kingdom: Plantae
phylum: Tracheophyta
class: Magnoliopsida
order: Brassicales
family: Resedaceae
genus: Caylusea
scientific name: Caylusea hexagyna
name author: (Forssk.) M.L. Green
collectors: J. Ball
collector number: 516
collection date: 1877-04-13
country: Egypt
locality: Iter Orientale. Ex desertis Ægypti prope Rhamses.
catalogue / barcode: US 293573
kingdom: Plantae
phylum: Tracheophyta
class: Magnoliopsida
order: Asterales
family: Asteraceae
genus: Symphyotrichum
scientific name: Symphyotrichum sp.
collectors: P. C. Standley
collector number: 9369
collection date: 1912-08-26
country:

*AIM OF THE TASK*
Rewrite the records with every "collection date" changed to "date collected", keeping all other text the same.

*ANSWER FOR THIS EXERCISE*
kingdom: Plantae
phylum: Tracheophyta
class: Magnoliopsida
order: Brassicales
family: Resedaceae
genus: Caylusea
scientific name: Caylusea hexagyna
name author: (Forssk.) M.L. Green
collectors: J. Ball
collector number: 516
date collected: 1877-04-13
country: Egypt
locality: Iter Orientale. Ex desertis Ægypti prope Rhamses.
catalogue / barcode: US 293573
kingdom: Plantae
phylum: Tracheophyta
class: Magnoliopsida
order: Asterales
family: Asteraceae
genus: Symphyotrichum
scientific name: Symphyotrichum sp.
collectors: P. C. Standley
collector number: 9369
date collected: 1912-08-26
country:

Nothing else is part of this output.